You are viewing a plain text version of this content. The canonical link for it is here.

Posted to dev@opennlp.apache.org by Aliaksandr Autayeu <al...@autayeu.com> on 2011/12/01 18:32:30 UTC

Re: proposal to move CLI tools into separate jar

>
> The primary reason is to have proper modularity, out of which follow other
>> things. The CLI does not belong to the library, and this should be
>> reflected in the structure, to avoid, for example that CLI classes are by
>> chance used somewhere in the library. For example, while working in this,
>> I
>> found the duplicated procedure. Proper code modularization makes one aware
>> of such things.
>>
>> James, thank you for input!
>>
>
> Do you have a sample here? As far as I know we almost don't have
> dependencies
> on the CLI package from other classes, expect for the formats package.
>
Yes. POSTaggerCrossValidator.java

import opennlp.tools.cmdline.CmdLineUtil;
import opennlp.tools.cmdline.TerminateToolException;

Why it does that? To throw a TerminateToolException it does not need to
throw anyway. If it is easy to make a dependency, they will creep in.

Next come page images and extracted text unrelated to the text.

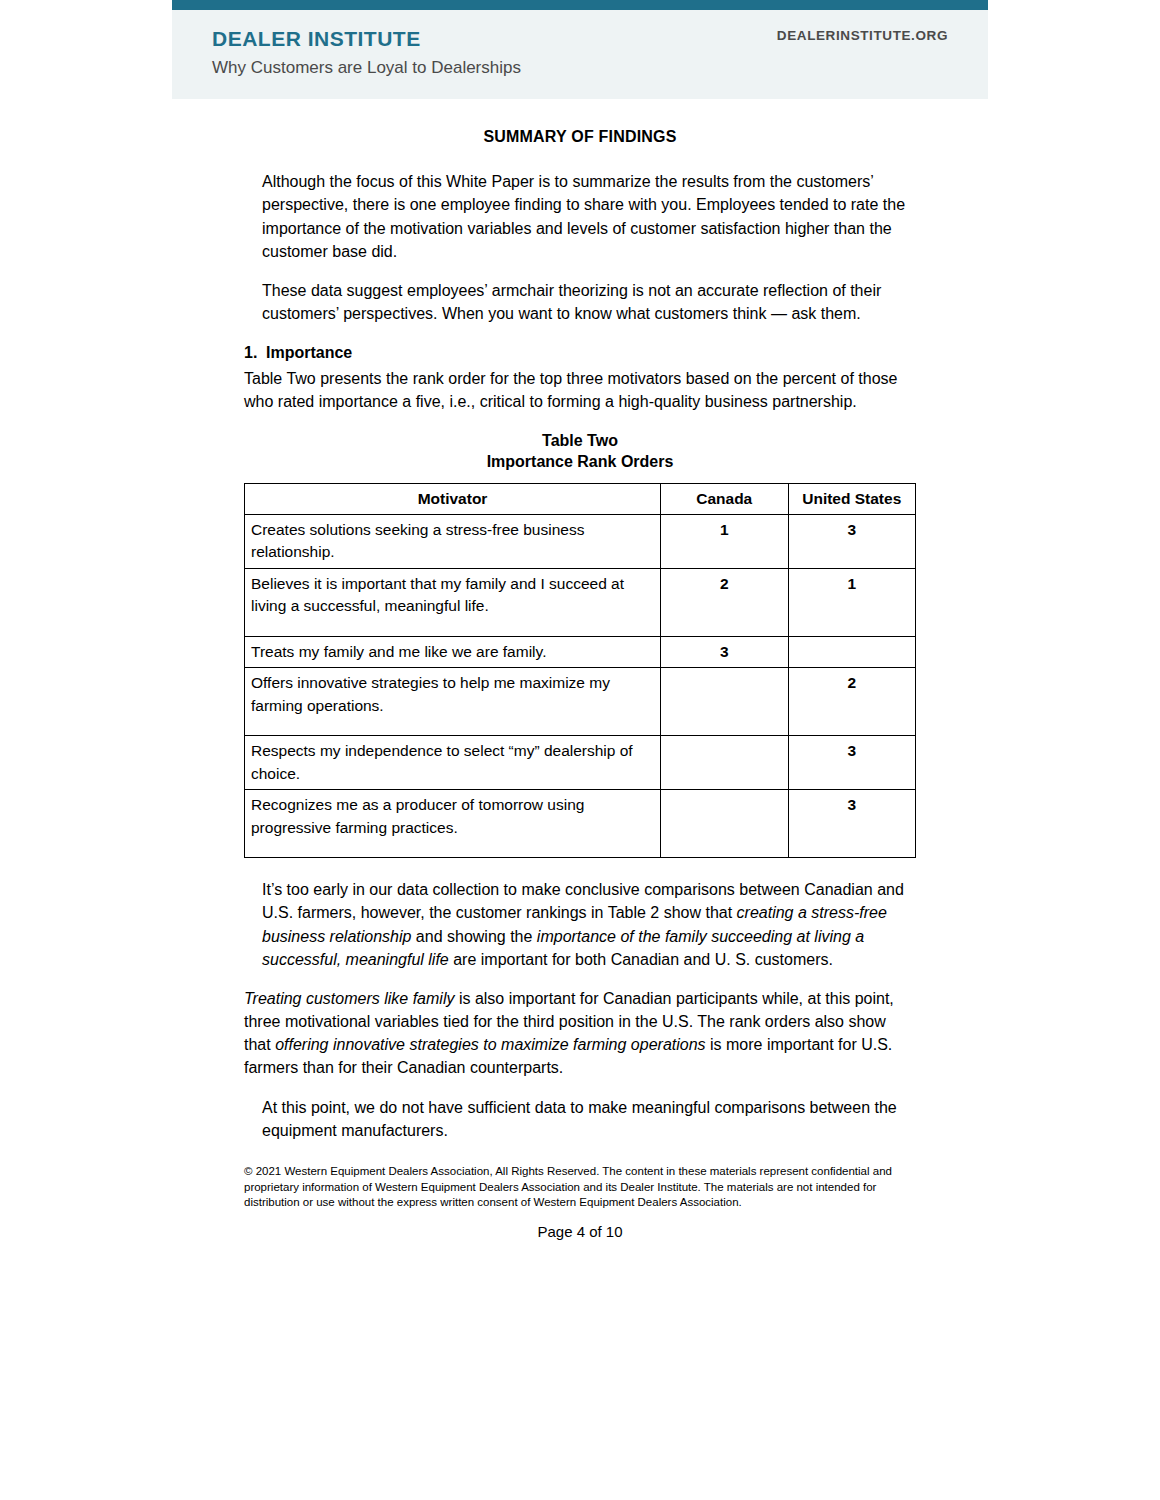DEALERINSTITUTE.ORG
DEALER INSTITUTE
Why Customers are Loyal to Dealerships
SUMMARY OF FINDINGS
Although the focus of this White Paper is to summarize the results from the customers’ perspective, there is one employee finding to share with you. Employees tended to rate the importance of the motivation variables and levels of customer satisfaction higher than the customer base did.
These data suggest employees’ armchair theorizing is not an accurate reflection of their customers’ perspectives. When you want to know what customers think — ask them.
1. Importance
Table Two presents the rank order for the top three motivators based on the percent of those who rated importance a five, i.e., critical to forming a high-quality business partnership.
Table TwoImportance Rank Orders
| Motivator | Canada | United States |
| --- | --- | --- |
| Creates solutions seeking a stress-free business relationship. | 1 | 3 |
| Believes it is important that my family and I succeed at living a successful, meaningful life. | 2 | 1 |
| Treats my family and me like we are family. | 3 | |
| Offers innovative strategies to help me maximize my farming operations. | | 2 |
| Respects my independence to select “my” dealership of choice. | | 3 |
| Recognizes me as a producer of tomorrow using progressive farming practices. | | 3 |
It’s too early in our data collection to make conclusive comparisons between Canadian and U.S. farmers, however, the customer rankings in Table 2 show that creating a stress-free business relationship and showing the importance of the family succeeding at living a successful, meaningful life are important for both Canadian and U. S. customers.
Treating customers like family is also important for Canadian participants while, at this point, three motivational variables tied for the third position in the U.S. The rank orders also show that offering innovative strategies to maximize farming operations is more important for U.S. farmers than for their Canadian counterparts.
At this point, we do not have sufficient data to make meaningful comparisons between the equipment manufacturers.
© 2021 Western Equipment Dealers Association, All Rights Reserved. The content in these materials represent confidential and proprietary information of Western Equipment Dealers Association and its Dealer Institute. The materials are not intended for distribution or use without the express written consent of Western Equipment Dealers Association.
Page 4 of 10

> I usually go to opennlp-tools, do a "mvn clean install" after a code change
> there and then type "bin/opennlp ..." to run the cli tools.
> With an additional module I need to build it as well, or I have the risk
> that
> things are out of sync. This out of sync happens once in a while with
> maxent.

OK, for you this is not comfortable. However, you are a developer, while
this refactoring will mostly benefit users, in terms of smaller
dependencies.


> >  and cause more issues;
>>>
>> Please, can you elaborate on this too? May be there is something I don't
>> know. Which issues this can cause?
>>
>
> Having three separate jar files (maxent, tools, cli) can cause issues when
> the
> versions are incompatible (maybe someone forget to update maxent),
> you need to put it three times on your class path, you can get issues
> with inter-module code changes, an additional step in the build which can
> go wrong, etc.
>
> Additionally I once in a while use the cli stuff to do testing in my
> UIMA-AS system.
> There it is just handy that the cli stuff is on my server by default.
>
OK, so that's one more inconvenience. By the way, is it a good practice to
do this way? I would install a proper binary installation which is provided
and use a script. Own dog food kind of thing.

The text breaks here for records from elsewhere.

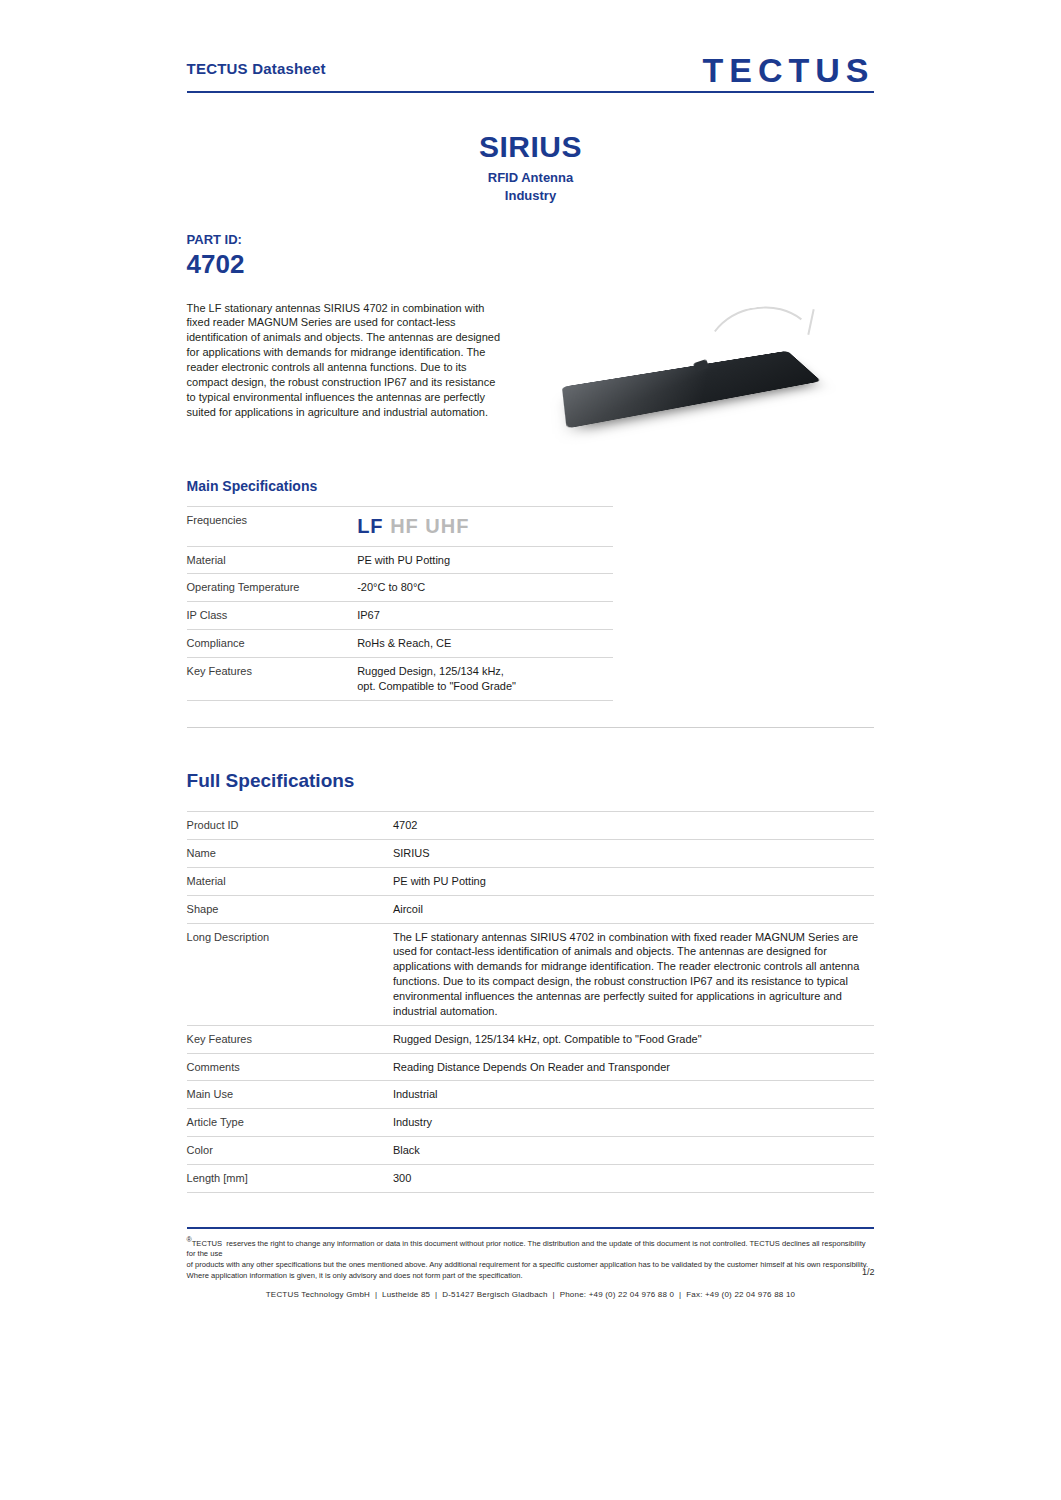TECTUS Datasheet
TECTUS
SIRIUS
RFID Antenna
Industry
PART ID:
4702
The LF stationary antennas SIRIUS 4702 in combination with fixed reader MAGNUM Series are used for contact-less identification of animals and objects. The antennas are designed for applications with demands for midrange identification. The reader electronic controls all antenna functions. Due to its compact design, the robust construction IP67 and its resistance to typical environmental influences the antennas are perfectly suited for applications in agriculture and industrial automation.
Main Specifications
| Frequencies | LF HF UHF |
| Material | PE with PU Potting |
| Operating Temperature | -20°C to 80°C |
| IP Class | IP67 |
| Compliance | RoHs & Reach, CE |
| Key Features | Rugged Design, 125/134 kHz, opt. Compatible to "Food Grade" |
Full Specifications
| Product ID | 4702 |
| Name | SIRIUS |
| Material | PE with PU Potting |
| Shape | Aircoil |
| Long Description | The LF stationary antennas SIRIUS 4702 in combination with fixed reader MAGNUM Series are used for contact-less identification of animals and objects. The antennas are designed for applications with demands for midrange identification. The reader electronic controls all antenna functions. Due to its compact design, the robust construction IP67 and its resistance to typical environmental influences the antennas are perfectly suited for applications in agriculture and industrial automation. |
| Key Features | Rugged Design, 125/134 kHz, opt. Compatible to "Food Grade" |
| Comments | Reading Distance Depends On Reader and Transponder |
| Main Use | Industrial |
| Article Type | Industry |
| Color | Black |
| Length [mm] | 300 |
®TECTUS reserves the right to change any information or data in this document without prior notice. The distribution and the update of this document is not controlled. TECTUS declines all responsibility for the use
of products with any other specifications but the ones mentioned above. Any additional requirement for a specific customer application has to be validated by the customer himself at his own responsibility.
Where application information is given, it is only advisory and does not form part of the specification.
TECTUS Technology GmbH | Lustheide 85 | D-51427 Bergisch Gladbach | Phone: +49 (0) 22 04 976 88 0 | Fax: +49 (0) 22 04 976 88 10
1/2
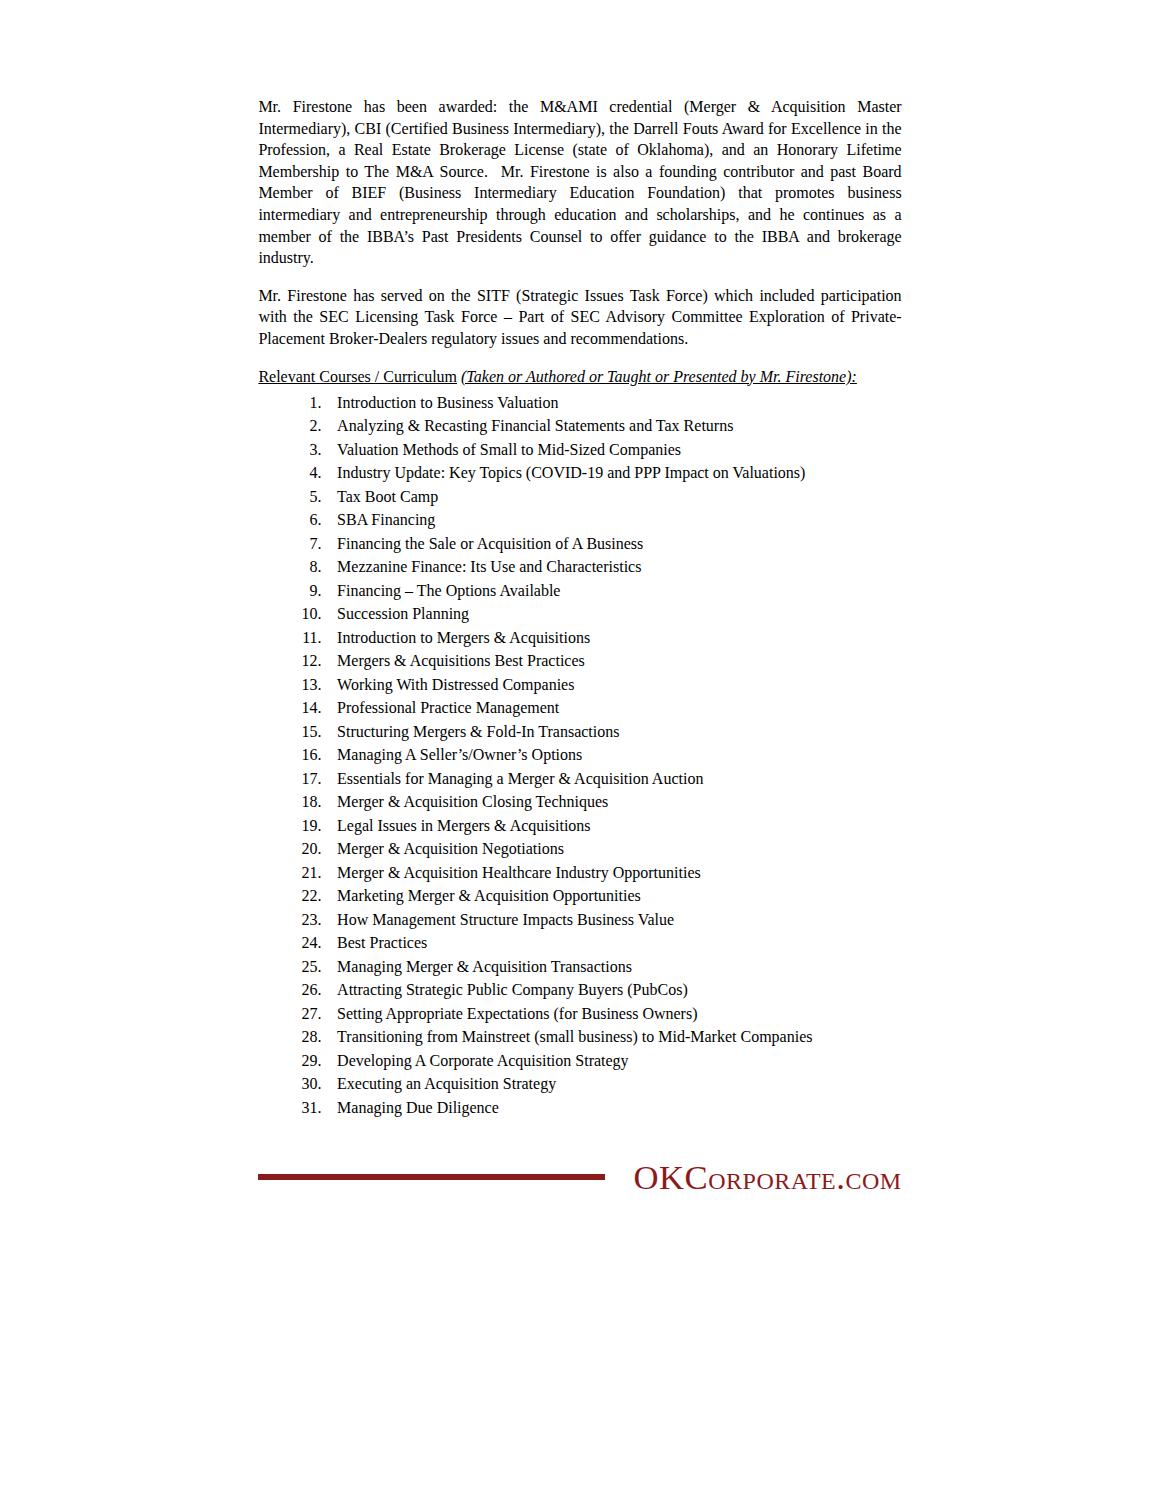Mr. Firestone has been awarded: the M&AMI credential (Merger & Acquisition Master Intermediary), CBI (Certified Business Intermediary), the Darrell Fouts Award for Excellence in the Profession, a Real Estate Brokerage License (state of Oklahoma), and an Honorary Lifetime Membership to The M&A Source. Mr. Firestone is also a founding contributor and past Board Member of BIEF (Business Intermediary Education Foundation) that promotes business intermediary and entrepreneurship through education and scholarships, and he continues as a member of the IBBA’s Past Presidents Counsel to offer guidance to the IBBA and brokerage industry.
Mr. Firestone has served on the SITF (Strategic Issues Task Force) which included participation with the SEC Licensing Task Force – Part of SEC Advisory Committee Exploration of Private-Placement Broker-Dealers regulatory issues and recommendations.
Relevant Courses / Curriculum (Taken or Authored or Taught or Presented by Mr. Firestone):
Introduction to Business Valuation
Analyzing & Recasting Financial Statements and Tax Returns
Valuation Methods of Small to Mid-Sized Companies
Industry Update: Key Topics (COVID-19 and PPP Impact on Valuations)
Tax Boot Camp
SBA Financing
Financing the Sale or Acquisition of A Business
Mezzanine Finance: Its Use and Characteristics
Financing – The Options Available
Succession Planning
Introduction to Mergers & Acquisitions
Mergers & Acquisitions Best Practices
Working With Distressed Companies
Professional Practice Management
Structuring Mergers & Fold-In Transactions
Managing A Seller’s/Owner’s Options
Essentials for Managing a Merger & Acquisition Auction
Merger & Acquisition Closing Techniques
Legal Issues in Mergers & Acquisitions
Merger & Acquisition Negotiations
Merger & Acquisition Healthcare Industry Opportunities
Marketing Merger & Acquisition Opportunities
How Management Structure Impacts Business Value
Best Practices
Managing Merger & Acquisition Transactions
Attracting Strategic Public Company Buyers (PubCos)
Setting Appropriate Expectations (for Business Owners)
Transitioning from Mainstreet (small business) to Mid-Market Companies
Developing A Corporate Acquisition Strategy
Executing an Acquisition Strategy
Managing Due Diligence
OKCORPORATE.COM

I do not think that deploying commad-line utilities in a web application
lib folder is a good idea. It's like having an executable script in a
webapp, and hoping nobody will never discover and use it. That might seems
difficult to exploit, because you don't know how, but if you don't have
such tools on the classpath, there will not be even a potential exploit.

Well, we are still missing a few commands I wish to have on my server, e.g.
> show me the version of a model.

I just go inside and look into the description, but I use Far and its
transparent handling of archives makes this easy to do, but using a console
that might be less convenient. Again, differences in tools and development
practices. By the way, why not creating a JIRA for this idea? :)

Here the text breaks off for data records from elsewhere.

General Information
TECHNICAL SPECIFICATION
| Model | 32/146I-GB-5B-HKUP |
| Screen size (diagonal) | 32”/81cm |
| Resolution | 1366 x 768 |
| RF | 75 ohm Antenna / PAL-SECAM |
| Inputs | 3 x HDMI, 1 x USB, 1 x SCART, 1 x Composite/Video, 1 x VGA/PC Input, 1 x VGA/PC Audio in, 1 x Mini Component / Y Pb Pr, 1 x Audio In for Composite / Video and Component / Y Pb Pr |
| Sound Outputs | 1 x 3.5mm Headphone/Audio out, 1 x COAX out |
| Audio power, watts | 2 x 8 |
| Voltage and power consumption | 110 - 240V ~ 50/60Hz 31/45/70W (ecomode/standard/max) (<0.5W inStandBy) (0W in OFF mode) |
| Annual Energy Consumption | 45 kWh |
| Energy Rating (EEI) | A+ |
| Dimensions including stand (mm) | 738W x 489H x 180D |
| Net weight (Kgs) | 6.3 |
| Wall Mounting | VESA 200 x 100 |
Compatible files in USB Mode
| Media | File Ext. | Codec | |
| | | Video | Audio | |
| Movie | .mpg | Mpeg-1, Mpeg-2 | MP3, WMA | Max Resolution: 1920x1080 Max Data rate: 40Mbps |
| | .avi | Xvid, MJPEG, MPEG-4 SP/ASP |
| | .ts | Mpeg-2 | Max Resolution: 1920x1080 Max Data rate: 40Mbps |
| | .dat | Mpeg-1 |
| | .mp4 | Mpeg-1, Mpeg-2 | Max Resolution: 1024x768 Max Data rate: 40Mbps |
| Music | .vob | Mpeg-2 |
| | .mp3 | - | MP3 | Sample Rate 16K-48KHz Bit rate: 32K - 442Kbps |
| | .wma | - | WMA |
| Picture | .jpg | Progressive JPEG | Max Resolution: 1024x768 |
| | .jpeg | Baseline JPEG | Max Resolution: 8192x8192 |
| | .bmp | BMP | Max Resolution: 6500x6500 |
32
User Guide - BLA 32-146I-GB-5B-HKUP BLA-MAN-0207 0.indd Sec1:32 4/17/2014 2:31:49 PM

> We don't have any examples, but if we would have some, they should be
> distributed as source files. Because the whole point of having them is
> that people can read and copy them.

Yes, I understand this. And in addition it could be helpful to have a
script, which executes them and does a demo.

Aliaksandr

Re: proposal to move CLI tools into separate jar

Posted by Jörn Kottmann <ko...@gmail.com>.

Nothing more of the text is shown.